In addition to undeposited funds, another frequent problem area when small business owners are entering transactions into their accounting software is how to record credit card charges and payments.
Many small arts and crafts business owners pay for inventory and supplies purchases using a credit card. If you use computerized accounting software to keep your books, you may want to enter these purchases into your company file when you make them. This gives you a running balance of how much you spent each month on purchases so your monthly credit card statement won’t be a horrifying surprise.
Entering Business Purchases Made With Credit Cards
Most boxed accounting software systems have an option allowing you to make credit card transaction entries as they happen rather than waiting until you get your statement the next month. If you use this software option, keep your books straight by making sure you follow through in entering the purchases and the payment using the method in your software’s instructions.
Every software package is slightly different, but the usual procedure is to split each individual credit card purchase between expense categories with the total amount of the purchase automatically going to a short term liability in your chart of accounts such as Credit Card to Due to Credit Card – whatever you named it when you set up your chart of accounts.
Here’s how it works:
On Monday you go to the office supply store to purchase packing material for customer orders and a cartridge for your business laser printer. The total cost was $110; $30 was for the packing material, the rest is for sales tax and the printer cartridge. You’ll take $30 to Shipping Costs and the rest to Office Supplies.

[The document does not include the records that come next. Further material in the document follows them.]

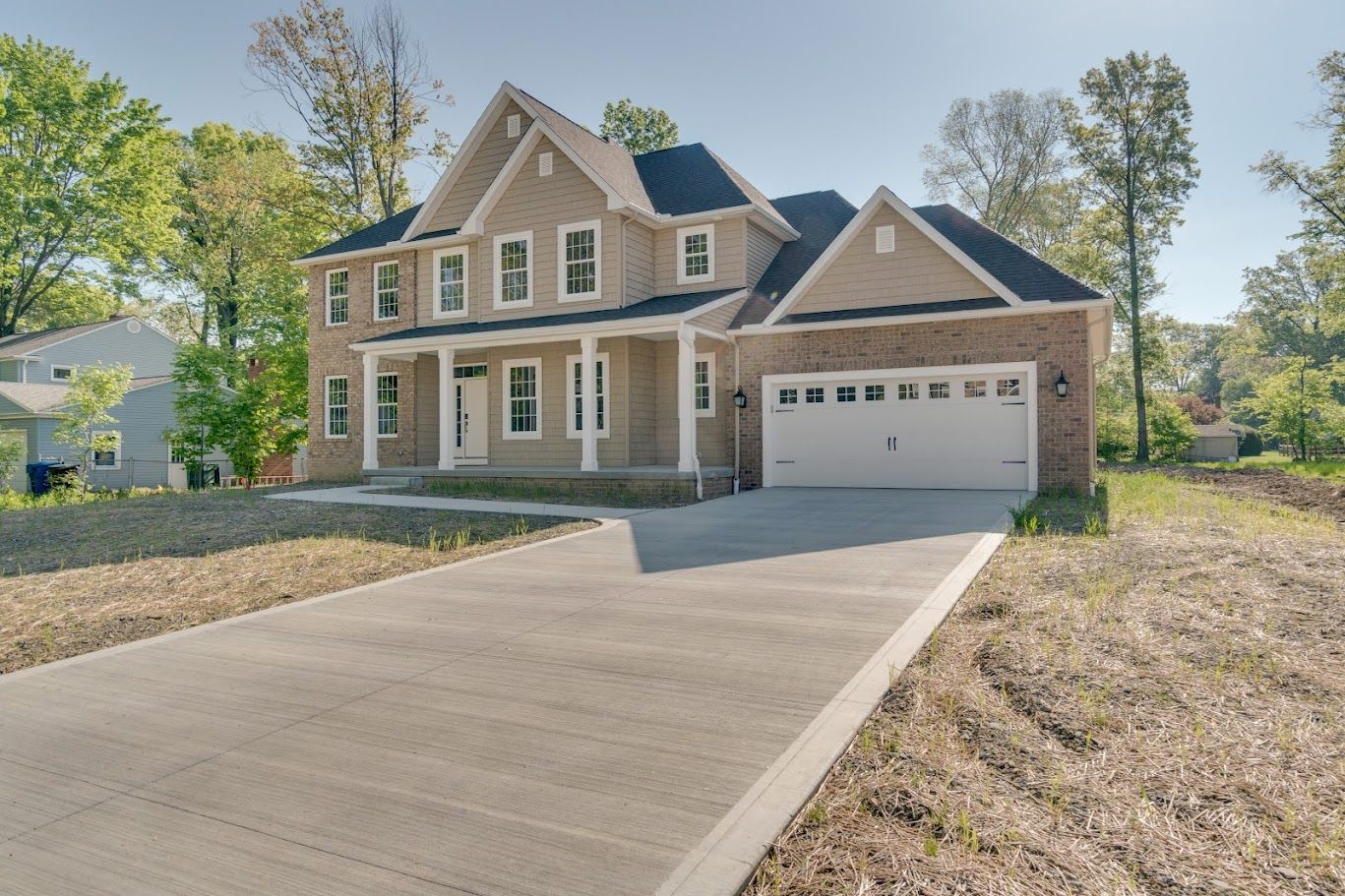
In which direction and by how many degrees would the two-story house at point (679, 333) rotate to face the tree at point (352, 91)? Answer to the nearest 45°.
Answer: approximately 90° to its right

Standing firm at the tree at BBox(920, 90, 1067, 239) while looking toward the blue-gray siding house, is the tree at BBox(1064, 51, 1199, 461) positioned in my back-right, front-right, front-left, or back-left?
back-left

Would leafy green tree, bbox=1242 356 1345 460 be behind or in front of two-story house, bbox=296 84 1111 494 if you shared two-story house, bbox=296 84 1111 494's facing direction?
behind

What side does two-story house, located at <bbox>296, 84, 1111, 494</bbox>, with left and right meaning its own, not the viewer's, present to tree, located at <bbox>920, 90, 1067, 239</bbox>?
back

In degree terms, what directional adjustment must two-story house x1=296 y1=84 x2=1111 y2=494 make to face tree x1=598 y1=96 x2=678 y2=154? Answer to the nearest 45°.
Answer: approximately 135° to its right

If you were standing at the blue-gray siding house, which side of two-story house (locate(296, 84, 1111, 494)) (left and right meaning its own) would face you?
right

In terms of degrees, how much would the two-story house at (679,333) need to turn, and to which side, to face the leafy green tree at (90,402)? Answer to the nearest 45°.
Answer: approximately 45° to its right

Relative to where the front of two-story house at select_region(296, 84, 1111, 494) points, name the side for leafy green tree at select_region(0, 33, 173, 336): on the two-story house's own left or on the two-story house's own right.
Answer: on the two-story house's own right

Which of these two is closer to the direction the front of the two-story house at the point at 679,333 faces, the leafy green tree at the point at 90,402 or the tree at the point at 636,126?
the leafy green tree
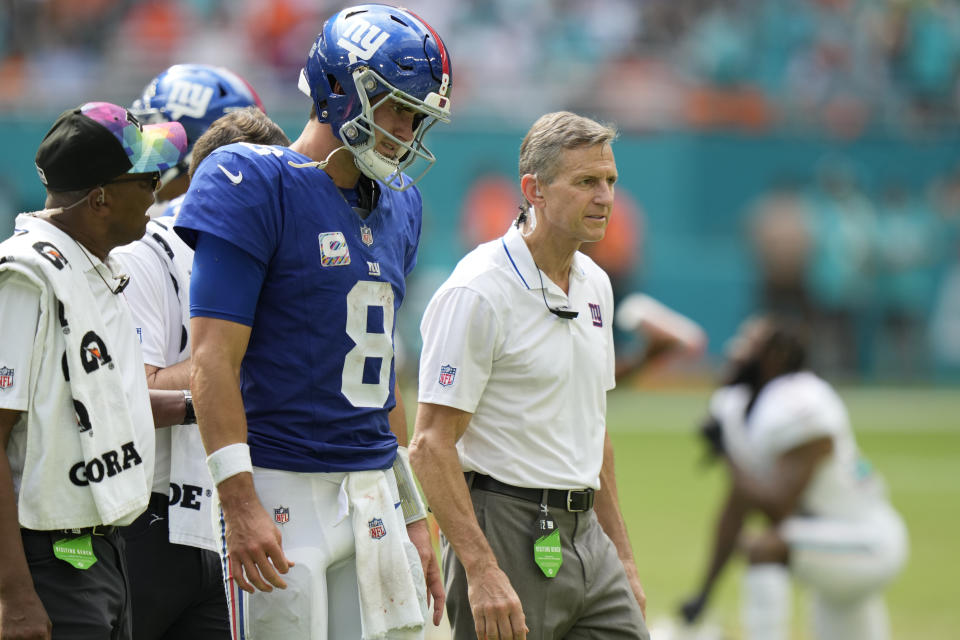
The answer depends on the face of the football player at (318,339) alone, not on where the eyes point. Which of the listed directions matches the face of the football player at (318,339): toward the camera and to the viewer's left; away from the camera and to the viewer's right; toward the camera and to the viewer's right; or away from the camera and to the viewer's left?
toward the camera and to the viewer's right

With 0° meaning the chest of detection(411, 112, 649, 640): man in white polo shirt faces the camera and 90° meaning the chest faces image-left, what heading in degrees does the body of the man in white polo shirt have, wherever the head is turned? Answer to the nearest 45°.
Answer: approximately 315°

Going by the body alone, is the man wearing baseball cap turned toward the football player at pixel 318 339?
yes

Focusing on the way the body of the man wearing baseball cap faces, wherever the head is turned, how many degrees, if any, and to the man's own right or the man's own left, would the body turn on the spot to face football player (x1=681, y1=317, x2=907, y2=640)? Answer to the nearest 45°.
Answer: approximately 45° to the man's own left

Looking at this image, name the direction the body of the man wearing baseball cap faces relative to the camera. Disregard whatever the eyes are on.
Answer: to the viewer's right

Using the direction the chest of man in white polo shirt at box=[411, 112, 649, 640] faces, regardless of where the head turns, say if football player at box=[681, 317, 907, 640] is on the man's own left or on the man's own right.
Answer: on the man's own left

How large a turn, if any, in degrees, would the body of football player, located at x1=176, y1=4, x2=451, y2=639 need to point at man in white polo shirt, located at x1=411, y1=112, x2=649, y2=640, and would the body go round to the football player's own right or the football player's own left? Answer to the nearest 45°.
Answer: approximately 90° to the football player's own left

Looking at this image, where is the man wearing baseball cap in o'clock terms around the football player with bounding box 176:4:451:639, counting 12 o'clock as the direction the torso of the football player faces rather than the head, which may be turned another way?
The man wearing baseball cap is roughly at 4 o'clock from the football player.

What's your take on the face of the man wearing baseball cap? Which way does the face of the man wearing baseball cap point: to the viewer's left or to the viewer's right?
to the viewer's right

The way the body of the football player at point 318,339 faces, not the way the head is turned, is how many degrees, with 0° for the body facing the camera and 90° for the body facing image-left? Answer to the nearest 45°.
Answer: approximately 315°

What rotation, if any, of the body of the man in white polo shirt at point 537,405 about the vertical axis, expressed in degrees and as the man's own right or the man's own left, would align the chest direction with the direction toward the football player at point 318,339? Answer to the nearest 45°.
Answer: approximately 90° to the man's own right

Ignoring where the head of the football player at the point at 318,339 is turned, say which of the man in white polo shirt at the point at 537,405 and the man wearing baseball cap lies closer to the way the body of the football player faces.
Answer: the man in white polo shirt
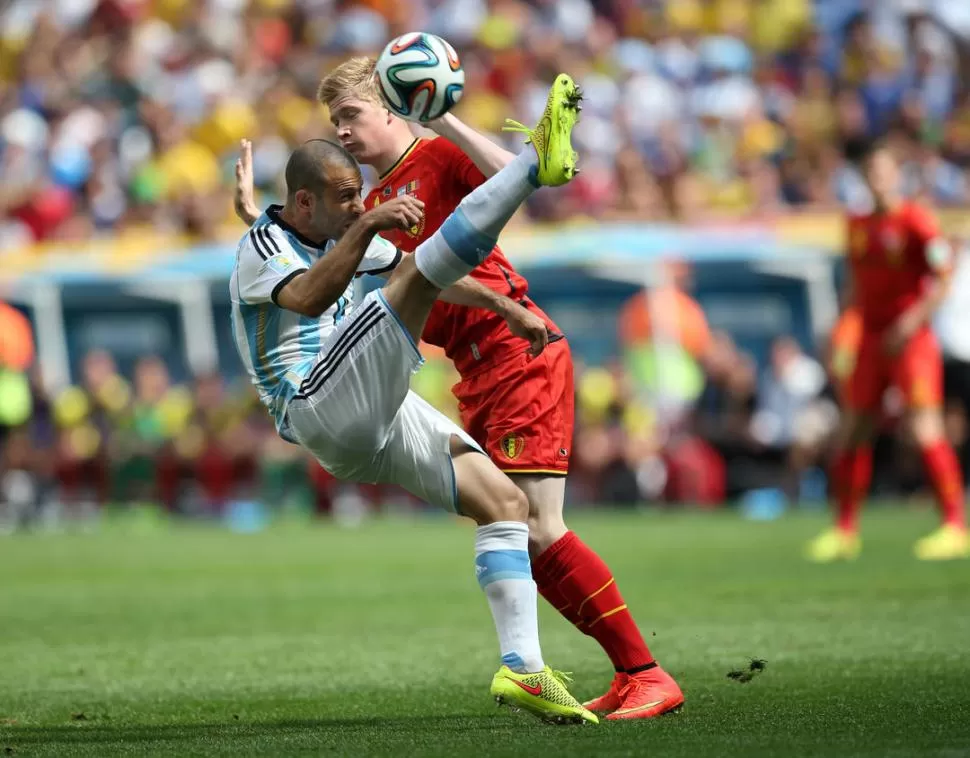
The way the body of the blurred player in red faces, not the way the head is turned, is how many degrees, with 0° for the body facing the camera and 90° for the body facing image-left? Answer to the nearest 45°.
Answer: approximately 45°

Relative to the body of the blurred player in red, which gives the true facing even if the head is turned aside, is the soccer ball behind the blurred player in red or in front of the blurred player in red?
in front
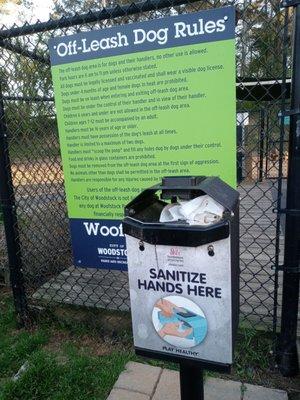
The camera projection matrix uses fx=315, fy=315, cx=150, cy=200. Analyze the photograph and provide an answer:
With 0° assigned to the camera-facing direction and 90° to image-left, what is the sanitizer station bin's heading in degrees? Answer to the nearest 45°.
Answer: approximately 0°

Some businesses like to break out their sales tax into a separate expense account, others just add it to the largest expense on the invoice. Tax-wise either way is ok. Your software automatically takes the total amount charged to your short term liability credit card payable account. You continue doing the same all month as you pay for business purchases with your credit card.
Paying Business Credit Card Statements
What causes problems is if the credit card bill is paid like a regular invoice when you receive it. For example, you get the bill and just write a check to the credit card company without associating it with the transactions you’ve already entered. Problems also arise if you forget to enter all of your charges during the month prior to paying the bill. With either situation, your balance sheet or income statement accounts are going to be skewed.
If this is a method you want to use, just make sure you are committed to following it through by entering all credit card transactions and associating the payment with the entered transactions. Your accounting software will have step-by-step instructions on how to do both.